— TASK DIRECTIONS —
Scan the entries for lines with the word "round", then copy those lines.

— INFORMATION SUPPLIED —
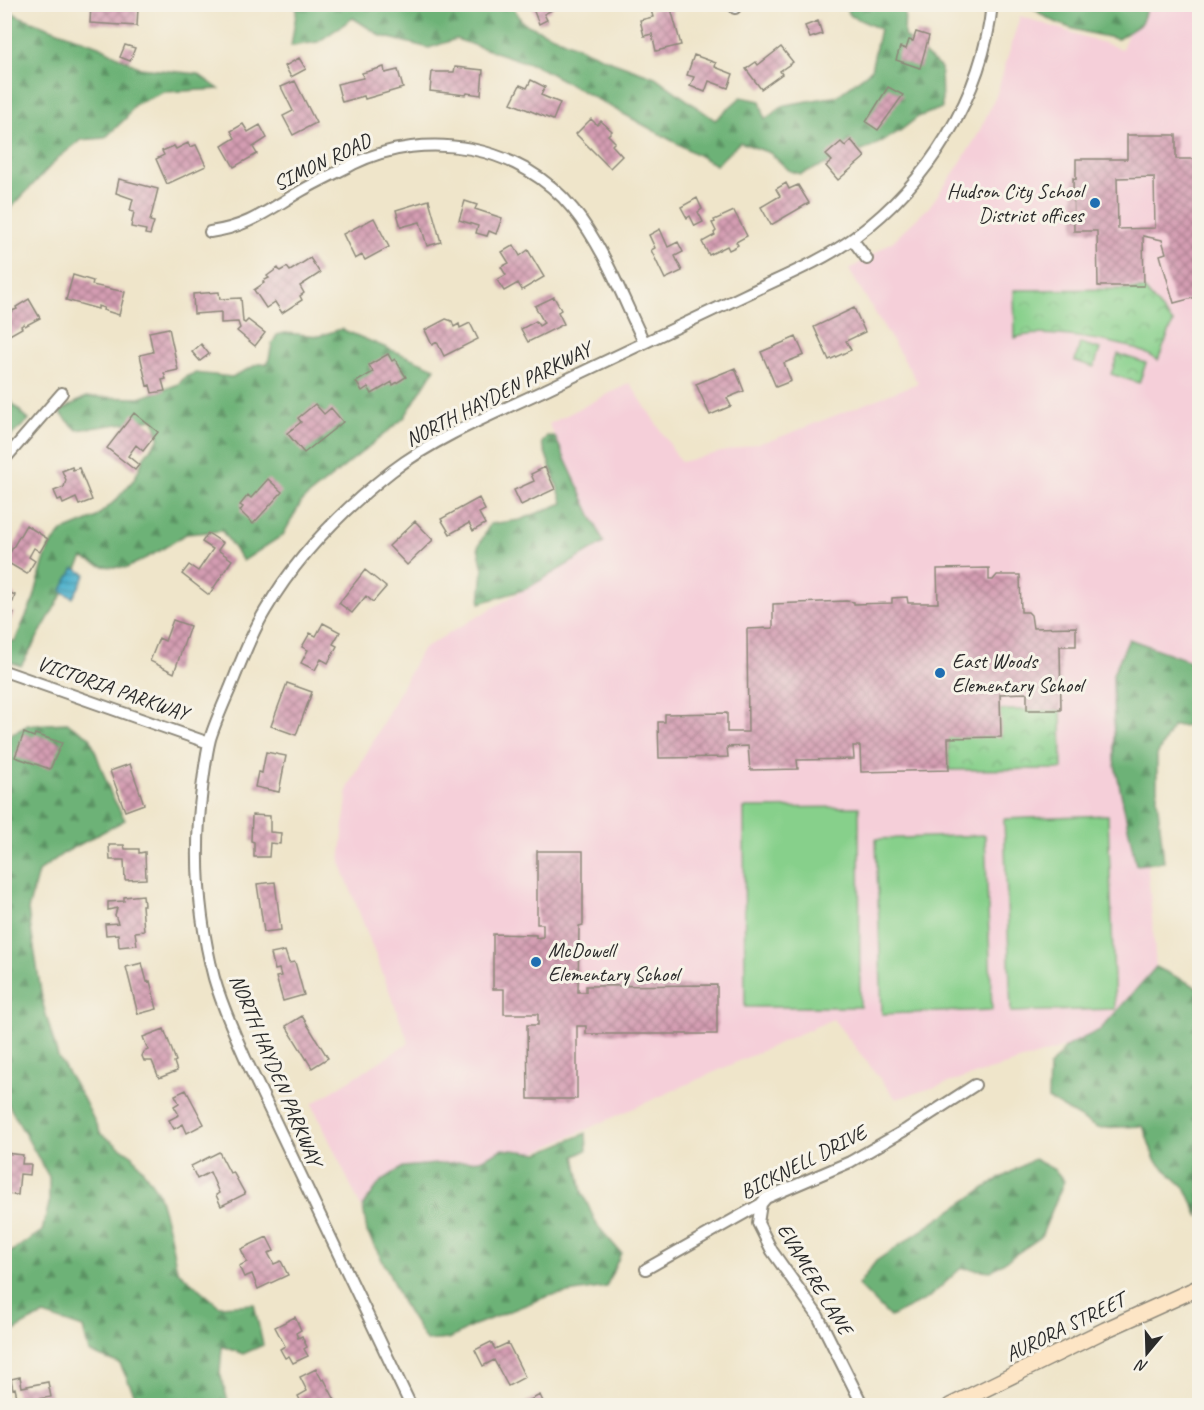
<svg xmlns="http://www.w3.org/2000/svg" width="1204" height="1410" viewBox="0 0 1204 1410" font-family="Caveat,sans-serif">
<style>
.built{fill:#f5cfd9}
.forest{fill:url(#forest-firs);stroke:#4c6e51;stroke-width:1.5}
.park{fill:url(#park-crowns);stroke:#597e5b;stroke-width:1.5}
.pitch{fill:#87d08b;stroke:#597e5b;stroke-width:1.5}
.water{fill:url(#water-rules);stroke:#3c6e7c;stroke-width:1.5}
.building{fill:url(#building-cross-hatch);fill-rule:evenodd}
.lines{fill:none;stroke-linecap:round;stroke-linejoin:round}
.street-casing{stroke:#8d887a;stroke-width:14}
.secondary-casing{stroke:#8d887a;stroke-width:18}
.street{stroke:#fff;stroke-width:10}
.secondary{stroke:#fde5c5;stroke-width:15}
.poi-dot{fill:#1f6fb2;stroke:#f7f3e8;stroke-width:2}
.labels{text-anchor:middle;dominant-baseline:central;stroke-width:6;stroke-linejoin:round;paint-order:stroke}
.street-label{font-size:21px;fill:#2b2b2b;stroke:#f7f3e8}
.poi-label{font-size:21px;fill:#2b2b2b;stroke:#f7f3e8;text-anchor:start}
</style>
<defs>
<pattern id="forest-firs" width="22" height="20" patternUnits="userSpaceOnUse" patternTransform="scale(1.5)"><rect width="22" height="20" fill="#6db277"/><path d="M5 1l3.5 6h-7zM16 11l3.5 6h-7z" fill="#5a9162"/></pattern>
<pattern id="park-crowns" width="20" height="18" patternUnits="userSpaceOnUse" patternTransform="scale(1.5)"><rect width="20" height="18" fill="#87d08b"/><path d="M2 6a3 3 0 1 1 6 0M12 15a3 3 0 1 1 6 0" fill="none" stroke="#6fa972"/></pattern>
<pattern id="water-rules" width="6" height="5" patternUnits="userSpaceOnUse" patternTransform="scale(1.5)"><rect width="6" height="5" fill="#4db1cc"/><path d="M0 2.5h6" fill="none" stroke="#4090a6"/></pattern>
<pattern id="building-cross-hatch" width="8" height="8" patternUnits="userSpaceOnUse" patternTransform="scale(1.5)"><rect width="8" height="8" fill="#d49db2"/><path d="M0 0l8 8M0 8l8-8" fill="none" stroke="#ac8091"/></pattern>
</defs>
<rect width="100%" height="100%" fill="#f7f3e8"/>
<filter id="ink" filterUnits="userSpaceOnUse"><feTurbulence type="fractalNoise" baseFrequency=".0167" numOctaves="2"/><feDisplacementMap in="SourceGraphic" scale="12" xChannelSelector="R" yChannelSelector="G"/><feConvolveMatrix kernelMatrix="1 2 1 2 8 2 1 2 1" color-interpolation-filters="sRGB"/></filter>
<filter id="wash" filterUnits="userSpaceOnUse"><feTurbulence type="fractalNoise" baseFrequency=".008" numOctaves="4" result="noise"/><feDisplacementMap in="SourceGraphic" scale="24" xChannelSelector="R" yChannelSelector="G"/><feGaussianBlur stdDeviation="1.35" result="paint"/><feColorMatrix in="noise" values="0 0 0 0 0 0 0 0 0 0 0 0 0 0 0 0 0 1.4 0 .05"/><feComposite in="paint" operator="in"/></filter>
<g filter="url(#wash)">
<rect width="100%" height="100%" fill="#efe5ca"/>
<path class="built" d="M1139 5H1199V664L1129 639 1156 967 1104 1035 896 1099 833 1019 370 1226 312 1104 409 1043 340 862 348 788 422 649 604 543 549 424 630 383 681 462 775 439 918 383 849 270 893 241 929 207 955 171 976 138 996 96 1020 16 1122 49Z"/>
<path class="forest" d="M404 4 425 11 456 8 457 5H512L523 23 608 60 655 77 715 120 741 97 760 101 765 119 785 105 837 96 871 70 880 29 851 16 843 5H905L904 36 941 68 942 108 918 117 900 131 872 147 800 174 790 171 770 153 740 142 716 165 537 66 456 39 429 48 381 36 353 18 318 42 291 46 297 8 290 5Z
M1036 4H1148V5L1141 24 1118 39C1089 33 1055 28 1032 7Z
M5 8 18 16 101 47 140 68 198 74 219 89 164 92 134 105 126 118 105 138 81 140 58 158 11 208 5 219Z
M341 329 435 368 404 418 302 501 283 535 243 561 222 531 186 534 159 551 127 568 102 566 83 558 21 666 5 660 4 641H15L34 598 43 564 49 547 63 531 95 518 117 499 135 478 144 457 159 438 154 419 77 430 59 412 86 397 140 398 179 384 185 377 195 373 232 377 258 364H268L272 344 277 335 285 333 319 336Z
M4 395 29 420 5 441H4Z
M547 436 555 437 604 543 526 589 480 603 483 569 478 547 490 524 520 520 563 503 542 443Z
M1129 639 1199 664V725L1173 726 1157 755V798L1164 862 1136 865 1114 760 1113 674Z
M67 723 90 737 111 794 125 820 64 853 38 872 28 910 43 1004 58 1057 83 1098 101 1134 133 1156 158 1192 169 1231 177 1270 219 1306 254 1304 263 1345 243 1354 222 1346 220 1373 229 1405 140 1406 120 1364 89 1352 83 1328 44 1315C30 1321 11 1329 5 1344V1256L42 1231 49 1204V1177L8 1104 5 1102V738L28 725Z
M1156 967 1199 988V1217L1186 1189 1155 1160 1143 1126 1097 1128 1048 1099 1049 1067 1067 1046 1100 1030Z
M586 1133 587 1150 575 1156 582 1192 597 1225 621 1253 606 1287 548 1296 475 1325 449 1339 426 1341 401 1301 389 1273 367 1232 363 1206 381 1181 403 1167 480 1160 503 1149 539 1153Z
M1034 1159 1055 1170 1064 1181 1041 1237 991 1271 961 1268 929 1298 890 1317 858 1285 876 1261 992 1183Z"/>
<path class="park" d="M1144 289 1173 323 1158 360C1152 357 1147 353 1141 351 1116 341 1039 328 1015 338L1014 290Z
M1080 343 1100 349 1094 367 1075 361Z
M1118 354 1146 363 1139 383 1111 374Z
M1000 710H1061L1062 769 949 770 948 738Z"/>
<path class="pitch" d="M859 807 860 1007H745L744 808Z
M1108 815 1115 1009 1011 1012 1004 819Z
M985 835 992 1010 882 1014 876 839Z"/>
<path class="water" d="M74 568 86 574 73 598 61 591Z"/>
<g id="blocks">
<path class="building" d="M91 4H114V6L138 8 137 26 90 23Z
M531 4H557L551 8 552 10 544 14 547 20 539 24Z
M670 5 681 45 656 51 652 34 644 36 640 20 653 17 651 10Z
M818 21 822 34 810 38 805 26Z
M916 32 929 36 920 68 896 60 900 47 906 49 909 40 913 41Z
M125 45 135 48 130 61 120 57Z
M781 47 793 62 780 71 782 74 761 89 746 69 756 62 758 65Z
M694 55 716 63 715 67 733 74 728 88 709 81 705 92 690 86 694 77 687 75Z
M299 58 306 69 291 77 285 66Z
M384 67 385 73 398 70 403 88 365 99 364 96 342 102 337 84 363 78 362 73Z
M455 67 483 70 481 95 467 93 466 95 430 91 432 72H454Z
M531 80 545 87 541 95 560 103 553 120 511 103 520 85 527 88Z
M295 81 316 123 293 135 283 116 293 111 281 87Z
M888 87 903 95 878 130 866 122Z
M591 119 597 125 601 121 612 131 608 135 615 142 612 145 622 156 610 168 576 134Z
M243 124 248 132 260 125 267 138 253 147 257 154 234 167 222 146 235 138 231 131Z
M1127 135H1176V159H1200V229H1198L1200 235V296L1174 303 1160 255 1166 253 1162 240 1143 236 1144 286H1098L1097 231H1074L1073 178 1076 179V159H1127ZM1154 177 1155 228 1118 229 1117 178Z
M851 140 865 157 838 180 826 166 832 161 826 155 841 142 845 146Z
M188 143 190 147 196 145 206 166 167 184 156 159 164 155 162 151 174 146 176 149Z
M119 179 158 189 150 221 154 222 150 235 145 234 146 230 131 227 134 212 130 211 133 199 116 193Z
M786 183 789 189 798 185 809 203 771 225 761 207 780 196 776 189Z
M697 198 702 209 698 212 703 222 695 226 690 216 687 218 681 207Z
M429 200 441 242 427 246 420 222 401 227 396 210Z
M465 201 477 205 475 209 502 218 496 234 489 231 487 236 476 233 478 226 459 220Z
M734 211 747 236 736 242 738 245 735 247 729 250 727 246 709 255 702 242 715 235 714 233 716 231 712 223 715 222 714 220Z
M374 218 389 247 365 260 362 255 355 259 343 234Z
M660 229 668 247 678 242 683 252 675 256 682 271 665 279 651 250 655 248 649 235Z
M514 245 520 256 528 250 544 277 522 290 518 283 504 291 497 280 506 275 501 267 509 263 502 252Z
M310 258 320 273 300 286 304 293 300 296 302 300 282 313 275 302 266 308 254 290 264 283 263 281 269 278 267 276 278 268 280 271 287 267 290 271Z
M73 275 93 281 92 285 125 292 119 315 103 310 104 308 98 306V309L66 300Z
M219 292 220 299 241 298 243 322 245 323 248 320 265 333 255 346 237 331 240 328 238 322 221 323V312L194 314 193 294Z
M554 297 561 310 558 312 564 324 528 342 521 329 536 321 539 326 544 323 535 306Z
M29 299 40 318 25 326 24 324 21 326 22 328 6 337 4 309 7 312 11 310 12 311 17 309 16 307Z
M854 308 865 332 846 341 851 350 829 360 814 327Z
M446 319 452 321 454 327 459 324 460 328 470 323 478 339 444 356 437 342 432 345 425 330Z
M169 328 178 370 164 373 166 379 162 380 165 391 152 393 150 385 147 386 140 355 153 352 149 332Z
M796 337 804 355 784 363 791 381 776 387 761 352Z
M201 344 209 354 200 361 192 352Z
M388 354 392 361 395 359 406 377 393 385 392 382 372 394 368 387 362 391 356 382 373 372 369 365Z
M735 368 744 391 727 398 731 406 710 415 696 384Z
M315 404 324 414 331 408 343 422 304 453 287 433 301 422 298 418Z
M134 413 158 432 143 451 136 445 128 456 139 465 135 470 107 448Z
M72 467 73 470 79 468 92 500 79 505 76 498 63 504 61 499 58 500 54 491 64 487 66 480 62 471Z
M545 467 555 489 521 505 514 490 534 481 531 474Z
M268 479 282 492 253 524 240 511 243 507 240 505 248 495 251 498Z
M479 498 485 510 479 513 485 524 473 531 469 523 450 534 441 519Z
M415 521 433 540 407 565 389 546Z
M26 525 48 539 40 552 34 548 29 557 35 561 27 574 5 561Z
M208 533 223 543 218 550 232 560 209 595 182 574 189 565 198 571 213 549 202 542Z
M989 568V580H993L997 575H1020L1021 612H1028L1031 615 1033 628 1076 627V646H1060L1061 710H1027V693L1000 694 1001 737 948 738 949 770 861 772 860 746H853L854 759 797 760 798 769 750 770 748 746 727 747 728 757 659 758 658 722H665V714L727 713V732H748L747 629 773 628V604L846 601 854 602V604L892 603V598L907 597 908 603H938L937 569Z
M365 570 386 587 373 602 366 596 352 613 339 603Z
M4 590 15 595 13 602 10 603 4 601Z
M4 609 14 613 4 633Z
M173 620 190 626 174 673 150 661 159 638 165 641Z
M323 623 340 632 333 644 337 646 328 663 321 659 315 670 301 663 308 650 302 647 310 633 316 636Z
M287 683 312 692 296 735 271 726Z
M24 733 34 737 35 734 62 743 50 769 15 757Z
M266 752 286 756 279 792 255 787 258 772 262 773Z
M130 764 144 804 125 811 110 771Z
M252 815 270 816V832L281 833 280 844 270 843 269 857H254V842L251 841Z
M109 845H124L125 849H139V853L145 852 146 879 125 880 124 860H110Z
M537 851H583V925L579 926 578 992H586V986L717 985V1034H586V1026H577V1099H528L527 1025H538V1014H504V989H493V934L536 935V938L543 937V924H537Z
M275 882 281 930 264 932 257 884Z
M143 895 144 905H142L144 931 135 932 137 945 119 947 118 934 106 935 105 924 118 923 115 915 117 908 108 910V902L124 901V897Z
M285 951 289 963 295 962 304 995 283 1001 276 977 281 976 279 969 275 970 271 954Z
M142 963 147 982 150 981 157 1009 138 1014 126 967Z
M302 1016 328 1058 312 1068 286 1026Z
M164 1029 176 1061 174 1062 177 1071 159 1078 152 1061H144L142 1056 144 1052 148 1050 143 1037Z
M186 1090 204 1124 187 1133 183 1124 174 1129 169 1120 179 1115 174 1106 179 1103 175 1095Z
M219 1152 230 1173 233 1172 245 1194 221 1206 216 1195 219 1193 210 1172 197 1179 191 1166Z
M4 1153 23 1155 22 1164H31L30 1175 20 1174 18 1195 4 1194Z
M267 1237 274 1251 268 1253 274 1264 281 1261 288 1275 258 1289 252 1274 244 1277 239 1266 247 1262 241 1249Z
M295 1317 301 1330 296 1333 298 1338 302 1336 305 1343 307 1347 304 1349 308 1356 293 1363 289 1356 285 1358 280 1349 285 1346 275 1327Z
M491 1342 495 1349 508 1343 525 1377 508 1386 494 1360 483 1366 475 1350Z
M316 1369 322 1380 324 1379 338 1406H319L318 1403 314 1405 313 1401 303 1406 298 1396 307 1391 300 1377Z
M20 1377 22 1387 48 1382 51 1397 38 1399 39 1402 19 1406 15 1388 13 1389 11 1379Z
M540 1395 545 1406H518Z"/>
</g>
</g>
<g filter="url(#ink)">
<use href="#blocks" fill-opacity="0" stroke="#8d887a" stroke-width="1.5"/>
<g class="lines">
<defs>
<path id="street" d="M735 8 736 4
M210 232C248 227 268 210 301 191 318 181 336 173 353 164 427 128 521 145 573 209 604 247 623 299 644 342
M852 239 867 259
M4 460 62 393
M4 671 209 743
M761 1204 758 1223 772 1251 818 1316 863 1406
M646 1269 761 1204 766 1198 850 1162 907 1129 975 1085
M411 1406 246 1060C234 1033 222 1006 214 978 198 917 194 852 202 789 204 773 206 755 210 739 215 723 222 707 229 691 240 664 250 636 265 611 297 556 342 510 392 471 438 436 494 414 547 389 613 358 679 326 745 295 780 278 823 261 855 237 928 183 983 96 992 4"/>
<path id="secondary" d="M950 1406 1105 1330 1200 1287"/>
</defs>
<use href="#street" class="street-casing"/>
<use href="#secondary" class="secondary-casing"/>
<use href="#street" class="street"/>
<use href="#secondary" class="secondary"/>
</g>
</g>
<g class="poi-dot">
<circle cx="1095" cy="203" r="6"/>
<circle cx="940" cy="673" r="6"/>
<circle cx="536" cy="962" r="6"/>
</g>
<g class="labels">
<g class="street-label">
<text transform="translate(322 162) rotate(-26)">SIMON ROAD</text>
<text transform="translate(498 394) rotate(-27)">NORTH HAYDEN PARKWAY</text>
<text transform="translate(113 688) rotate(19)">VICTORIA PARKWAY</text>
<text transform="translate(276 1070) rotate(67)">NORTH HAYDEN PARKWAY</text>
<text transform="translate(803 1162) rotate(-27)">BICKNELL DRIVE</text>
<text transform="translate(815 1279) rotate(59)">EVAMERE LANE</text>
<text transform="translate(1065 1327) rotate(-26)">AURORA STREET</text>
</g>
<g class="poi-label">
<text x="1083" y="191" text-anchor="end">Hudson City School<tspan x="1083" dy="24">District offices</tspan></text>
<text x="952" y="661">East Woods<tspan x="952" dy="24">Elementary School</tspan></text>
<text x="548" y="950">McDowell<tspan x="548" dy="24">Elementary School</tspan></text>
</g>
</g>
<rect width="1204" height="1410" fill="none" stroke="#f7f3e8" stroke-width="24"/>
<g transform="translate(1147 1353) rotate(199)" stroke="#f7f3e8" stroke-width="4.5" paint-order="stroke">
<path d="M0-4.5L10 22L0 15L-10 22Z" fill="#2b2b2b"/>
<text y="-9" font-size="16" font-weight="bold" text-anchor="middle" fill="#2b2b2b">N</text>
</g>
</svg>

— EXPECTED OUTPUT —
.lines{fill:none;stroke-linecap:round;stroke-linejoin:round}
.labels{text-anchor:middle;dominant-baseline:central;stroke-width:6;stroke-linejoin:round;paint-order:stroke}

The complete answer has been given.